Philippines debt seen ballooning to P15.84 trillion by next year

Louise Maureen Simeon - The Philippine Star
Philippines debt seen ballooning to P15.84 trillion by next year
Stock photo of a peso money bill.
Philstar.com / Jovannie Lambayan

MANILA, Philippines — The national debt will continue to grow and balloon to a record P15.84 trillion by 2024, government estimates show.

Based on the Budget of Expenditures and Sources of Financing (BESF) data following the submission of the P5.768-trillion proposed budget for 2024, the country’s outstanding obligations would reach P14.62 trillion by the end of this year and further increase to P15.84 trillion by end-2024.

In terms of growth, however, the pace of debt accumulation would slow down.

Debt soared by 26.7 percent to P9.795 trillion during the first year of the pandemic in 2020 and increased by 19.73 percent to P11.728 trillion a year later. This started to slow by 14.4 percent and hit P13.42 trillion by end-2022.

Projected debt is expected to pick up by 8.97 percent to P14.62 trillion by the end of this year and will grow by 8.33 percent to hit P15.84 trillion by 2024.

Currently, the national debt stock is at its highest level to date at P14.15 trillion as of end-June.

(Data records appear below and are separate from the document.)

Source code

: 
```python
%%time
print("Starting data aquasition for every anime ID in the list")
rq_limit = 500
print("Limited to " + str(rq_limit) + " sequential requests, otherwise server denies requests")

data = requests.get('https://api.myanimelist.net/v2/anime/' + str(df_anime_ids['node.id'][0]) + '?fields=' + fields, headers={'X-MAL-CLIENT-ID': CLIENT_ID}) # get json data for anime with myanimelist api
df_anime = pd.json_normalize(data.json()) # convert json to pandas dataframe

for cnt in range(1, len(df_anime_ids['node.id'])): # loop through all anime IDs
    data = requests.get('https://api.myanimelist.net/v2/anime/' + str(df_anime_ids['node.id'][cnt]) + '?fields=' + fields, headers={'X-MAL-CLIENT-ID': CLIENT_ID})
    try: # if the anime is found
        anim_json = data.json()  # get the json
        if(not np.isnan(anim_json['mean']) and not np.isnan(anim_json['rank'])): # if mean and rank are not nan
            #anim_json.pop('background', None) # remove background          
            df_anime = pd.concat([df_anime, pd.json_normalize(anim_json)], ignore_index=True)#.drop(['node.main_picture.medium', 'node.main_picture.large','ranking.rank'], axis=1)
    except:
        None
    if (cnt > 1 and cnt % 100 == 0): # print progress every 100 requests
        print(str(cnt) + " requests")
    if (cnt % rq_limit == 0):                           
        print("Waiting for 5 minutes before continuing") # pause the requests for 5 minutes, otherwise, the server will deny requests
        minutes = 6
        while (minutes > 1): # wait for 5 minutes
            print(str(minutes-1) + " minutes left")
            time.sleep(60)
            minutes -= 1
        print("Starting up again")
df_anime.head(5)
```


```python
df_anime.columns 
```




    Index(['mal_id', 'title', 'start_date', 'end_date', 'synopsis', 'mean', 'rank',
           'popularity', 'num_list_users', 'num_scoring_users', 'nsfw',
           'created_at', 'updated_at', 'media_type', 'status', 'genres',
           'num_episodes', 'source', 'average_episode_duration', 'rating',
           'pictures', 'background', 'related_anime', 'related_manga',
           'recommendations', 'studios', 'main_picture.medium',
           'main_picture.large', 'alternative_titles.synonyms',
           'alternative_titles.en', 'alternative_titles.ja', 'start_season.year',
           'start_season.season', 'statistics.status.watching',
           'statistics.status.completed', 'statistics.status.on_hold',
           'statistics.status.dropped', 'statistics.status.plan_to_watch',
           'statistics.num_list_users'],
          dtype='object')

ING Bank senior economist Nicholas Mapa said the 2024 debt forecast may increase further, considering that the government is also predicting that this year’s level may be overshot.

“This, against a backdrop of slowing GDP (gross domestic product) growth could mean that debt-to-GDP ratios could inch up or are flat, which could get the attention of ratings agencies,” Mapa said in a Viber message.

On the other hand, Rizal Commercial Banking Corp. chief economist Michael Ricafort noted that the slower growth in outstanding debt is largely due to the further reopening of the economy from the pandemic.

“This is due to increased tax revenue collections with higher business and economic activities, as well as reduced government spending on COVID-related programs,” Ricafort said.

The country’s debt level, when measured against GDP, is at 61 percent in the first quarter, which is better than the 63.5 percent in the same period last year, but slightly above the end-2022 debt-to-GDP ratio of 60.9 percent.

Still, the current debt-to-GDP ratio remains above the internationally accepted threshold of 60 percent, which still puts the Philippines in a vulnerable spot in terms of its capacity to pay off its financial obligations.

A good credit standing for the country would mean that the government can avail itself of loans at better terms and longer grace periods due to its ability to pay its obligations.

Ricafort said more tax revenue collections and other reform measures could help the government lessen its dependence on borrowings.

Mapa also noted that additional revenue streams would be welcome in terms of helping chase fiscal consolidation for the Philippines.

“However, given the magnitude of the debt currently, we may need to see a wide-scale tax increase like the one previously deployed to lower the debt-to-GDP when it crested 70 percent in 2004,” Mapa said.

In that year, then president Gloria Macapagal-Arroyo, who was facing a fiscal crisis, hiked the value-added tax to 12 percent and expanded its coverage to more commodities.

The Marcos administration, on the other hand, has yet to impose hard-hitting taxes, and has only insisted that tax administration would be strengthened.

Under the government’s fiscal framework, proposed tax measures include the remaining packages under the Comprehensive Tax Reform Program of the Duterte administration.

The economic team is also moving to impose value-added tax on digital service providers, excise taxes on single-use plastics, and excise taxes on pre-mixed alcohol.

Additional revenue-generating measures also include the imposition of higher excise taxes on sweetened beverages and salty food, rationalization of the motor vehicle road user’s tax, and reforms to the mining fiscal regime.

To complement these, the government is pursuing expenditure reforms, such as the rightsizing program and the reforms to the military and uniformed personnel pension system to widen the fiscal space.

Based on the BESF, of the P15.84 trillion outstanding debt by 2024, 69 percent or P10.89 trillion will be from domestic sources while the remaining P4.95 trillion will come from external obligations.

The BESF also showed that the government targets to settle a record P1.91 trillion in debts, divided into P670.47 billion for interest payments and P1.24 trillion for principal amortization.

This will be 23 percent higher than the P1.55 trillion target debt service for 2023.